In other words, the new medical schools in the Valley and Austin should be treated as programs, not Health-Related Institutions and therefore they should be not be included in the formula funding for HRIs. Instead, their funding should be developed through the General Academic Institutions category.
Elmo Cavin, representing Texas Tech University Health Science Center moved that the report of the workgroup be adopted and Richard Lange, MD, representing Texas Tech University Health Science Center-El Paso, seconded the motion.
John McCall, representing UT-Austin Dell Medical School, moved to table the motion until the next meeting, “to allow for more time for discussion with leadership at the affected institutions.”
According to a spreadsheet produced by the Texas Higher Education Coordinating Board, if UTRGV’s School of Medicine were to be included as a Health-Related Institution, the funding request for fiscal year 2018-19 would be $37.1 million. This would represent a 7,691.8 percent increase on the funding appropriated for fiscal year 2016-17, which was $476,180.
A medical school funding policy analyst who did not wish to be named said: “At the end of the day, this is an equality issue. It is about how we are going to treat these students. Why would we treat a medical school student from the Valley differently from a student from Southwestern? They are all going to be physicians. We want them all to have the best training possible.”

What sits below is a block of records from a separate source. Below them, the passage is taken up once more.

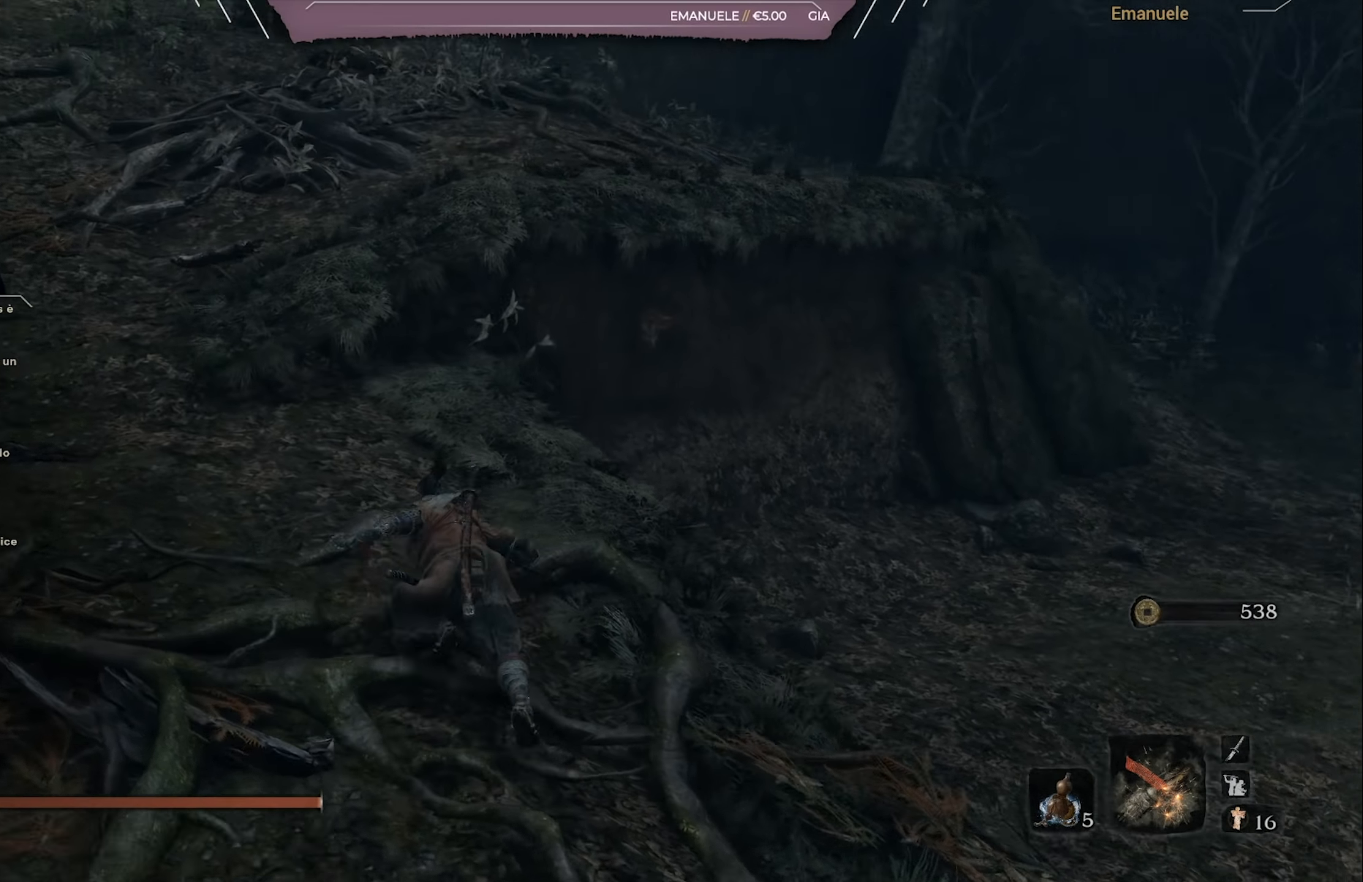
{"buttons": [], "left_stick": "up-left", "right_stick": "center", "events": [[117, "left_stick", "up-left"], [333, "right_stick", "center"]]}
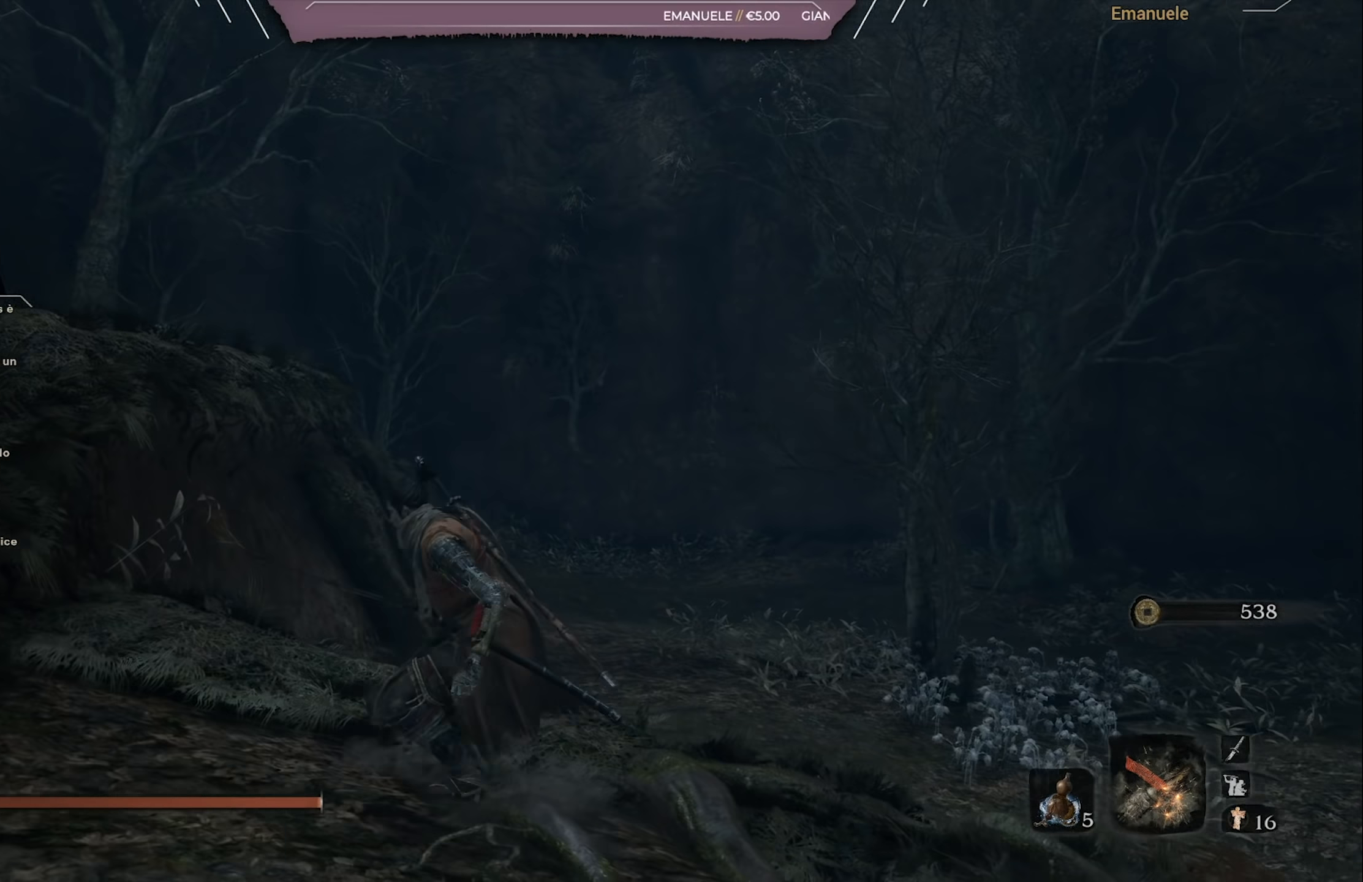
{"buttons": [], "left_stick": "up-left", "right_stick": "center", "events": [[183, "right_stick", "left"], [500, "right_stick", "center"]]}
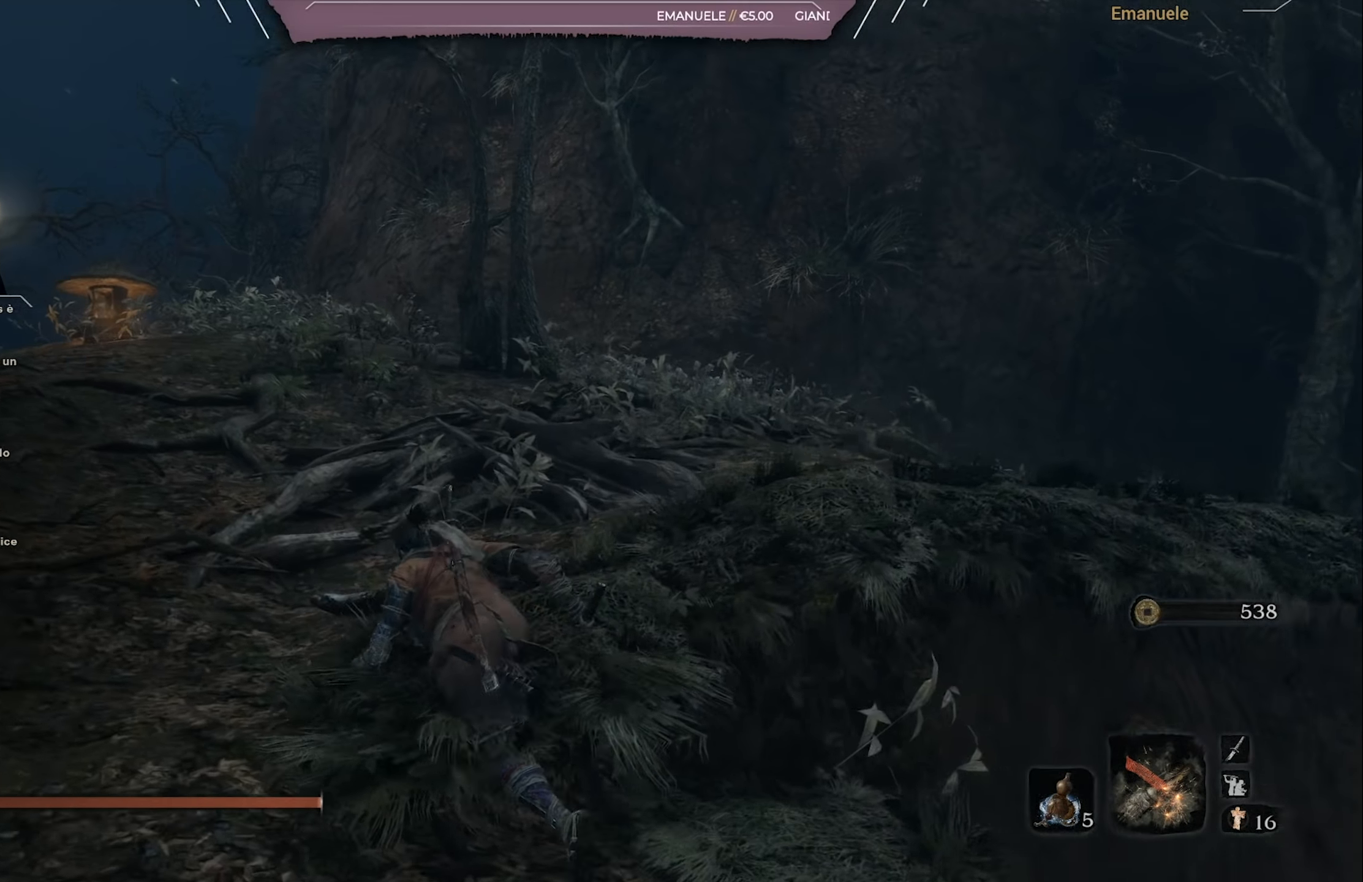
{"buttons": ["CIRCLE"], "left_stick": "up-left", "right_stick": "center", "events": [[33, "CIRCLE", "down"], [267, "right_stick", "left"], [400, "right_stick", "center"]]}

The analyst added that the state legislature will still have to weigh in on where the Valley and Austin medical schools are placed in the appropriations process. “The significant thing here is we are seeing a chancellor of a university system get involved at the advisory committee level. It is visionary. He (Sharp) obviously cares about the Valley and the flagships and he is saying, these are medical students and they should be funded like other medical students in the state.”
State Sen. Eddie Lucio, Jr., had nothing but praise for Sharp. He told the Rio Grande Guardian: “Chancellor Sharp is a winner. He always shows a winning spirit. Everything he touches turns to gold and he has certainly touched the lives of students in the Rio Grande Valley. I applaud him for working to ensure we receive equity in the funding formulas for our new medical school. He is my hero.”
Editor’s Note: The main image accompanying this story shows Texas A&M University System Chancellor John Sharp and state Senators Juan Hinojosa and Eddie Lucio, Jr., at the launch of Texas A&M’s Healthy South Texas initiative. It took place on Sept. 30, 2015, at the Texas A&M AgriLife Extension Service offices in Weslaco.